Telephone: 327 274-0518
Email: [email protected]
The agency has wonderful payment options ranging from a discount for paying for the entire year in January or you can pay monthly or quarterly. When I went to take photos and get information for this article, I saw the staff accept just a $100 pesos; it seems that they are happy to receive any regular payment on an account. The billing amount is established when the property is purchased and without bills after that, I can see where years later other owners/renters are clueless. Nonetheless the staff is very helpful, just give the address and the clerk will tell the amount due. No English spoken so dust off your Spanish.
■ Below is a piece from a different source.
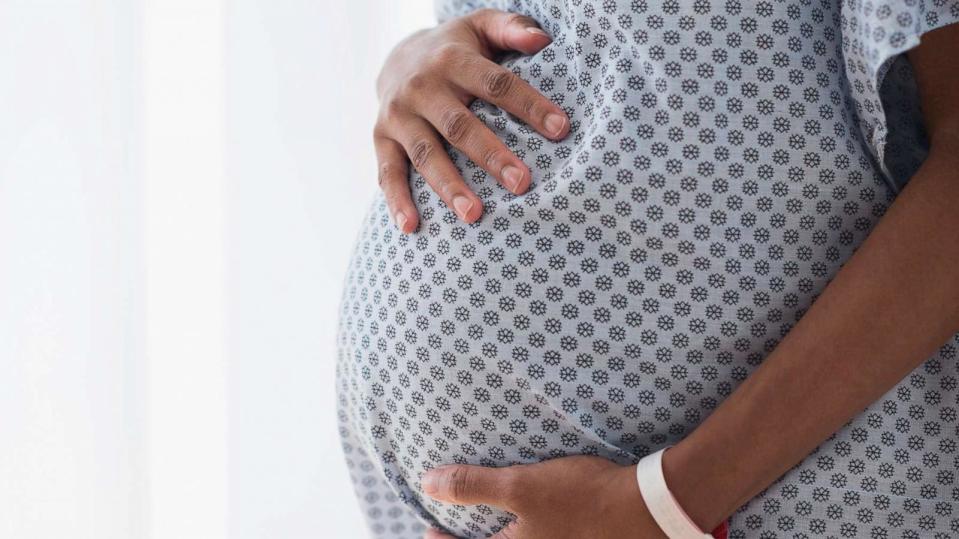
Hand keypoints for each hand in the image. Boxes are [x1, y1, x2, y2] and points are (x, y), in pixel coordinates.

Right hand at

Effects of Harmful Contaminates:
Natural well water can contain chemicals, heavy metals, nuclear material, and potential allergens. Dr. Susanne Bennett wrote in a Huffington Post article: “Water pollution from harmful minerals is detected through a chemistry test. Generally pollutants are not visible, but occasionally chemical pollutants can be seen in the color of water (murky or yellowish), or detected by its odor and its taste. Household water should be free of contaminants and pollutants, no disease-causing organisms, harmful chemicals, or radioactive substances.” We know that Jaltemba Bay has unacceptable water from the most recent lab results.
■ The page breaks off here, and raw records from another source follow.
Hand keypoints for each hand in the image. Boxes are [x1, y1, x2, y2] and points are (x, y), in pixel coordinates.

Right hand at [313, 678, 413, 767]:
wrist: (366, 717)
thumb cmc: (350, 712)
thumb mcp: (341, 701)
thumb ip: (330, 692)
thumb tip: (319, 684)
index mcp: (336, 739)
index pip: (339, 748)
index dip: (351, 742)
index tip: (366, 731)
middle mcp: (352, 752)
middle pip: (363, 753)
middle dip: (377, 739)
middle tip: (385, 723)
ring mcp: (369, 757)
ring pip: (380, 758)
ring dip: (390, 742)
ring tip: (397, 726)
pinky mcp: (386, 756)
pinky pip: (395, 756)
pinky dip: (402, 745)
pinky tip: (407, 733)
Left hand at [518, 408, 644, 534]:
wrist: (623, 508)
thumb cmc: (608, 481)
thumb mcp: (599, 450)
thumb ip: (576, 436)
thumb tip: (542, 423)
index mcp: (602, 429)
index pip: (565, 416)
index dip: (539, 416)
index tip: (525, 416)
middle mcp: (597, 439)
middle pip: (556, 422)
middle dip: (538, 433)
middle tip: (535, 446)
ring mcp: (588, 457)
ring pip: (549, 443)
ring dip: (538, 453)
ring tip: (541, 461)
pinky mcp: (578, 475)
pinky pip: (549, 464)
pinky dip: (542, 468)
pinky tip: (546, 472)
I’ve heard people say, well I drink bottled water so I’m ok” but that isn’t enough. Your skin also absorbs water when you wash your hands or shower. Toxins can seep through your skin and into your cells, triggering and exacerbating illness or allergens. Since harmful minerals can be absorbed by the body, which will accumulate over time and cause damage to organs such as kidney and liver, and disturb their function to remove toxins. If the mineral dose is high enough it can cause death.
According to Livestrong:“The thing that you’ll notice the most from water that is high in iron is that the water may taste metallic. The water may be discolored and appear brownish,(see photo) and it may even contain sediment. Iron will leave orangey rust stains in the sink, toilet, bathtub, or shower. It can build up in your dishwasher and discolor ceramic dishes. It can also enter into the water heater and can get into the laundry equipment and cause stains on clothing.
The EPA cautions that although iron in drinking water is safe to ingest, the iron sediments may contain trace impurities or harbor bacteria that can be harmful. Iron bacteria are naturally occurring organisms that can dissolve iron and some other minerals. These bacteria also form a brown slime that can build up in water pipes. Iron bacteria are most commonly problematic in wells, where water has not been chlorinated.
Effects of Ward Water: Not only does hard water leave spots on your dishes but it feels yucky on your skin. Permanent hard water occurs when the hardness (mineral content) cannot be removed by boiling. Hard water is usually caused by the presence of high levels of calcium sulphate and /or magnesium sulphates in the water. A sign of hard water is that soap solutions form a white precipitate- soap scum- instead of lather. Calcium and magnesium carbonates tend to be deposited as off-white solids on the inside surfaces of pipes and pumps reduces efficient performance and eventually causes plumbing break down.
Unless you elect to go to the considerable expense of installing a whole house reverse osmosis (RO) unit to completely filter out all natural and synthetic toxins, microbes, debris, and minerals, help your community by paying your water bill. SIAPA wants safe, better quality water for the area but needs revenue to make it happen in a timely manner. I’m probably preaching to the choir here, but let’s all get the word out.
I am neither an alarmist nor a grouchy gringa- I simply want a safe, healthy community. It’s good news that government and residents are working together to fix the problem! Many thanks go to all those who continue to work through channels to accomplish improvements.
Thanks also goes to Rick Helberg for data.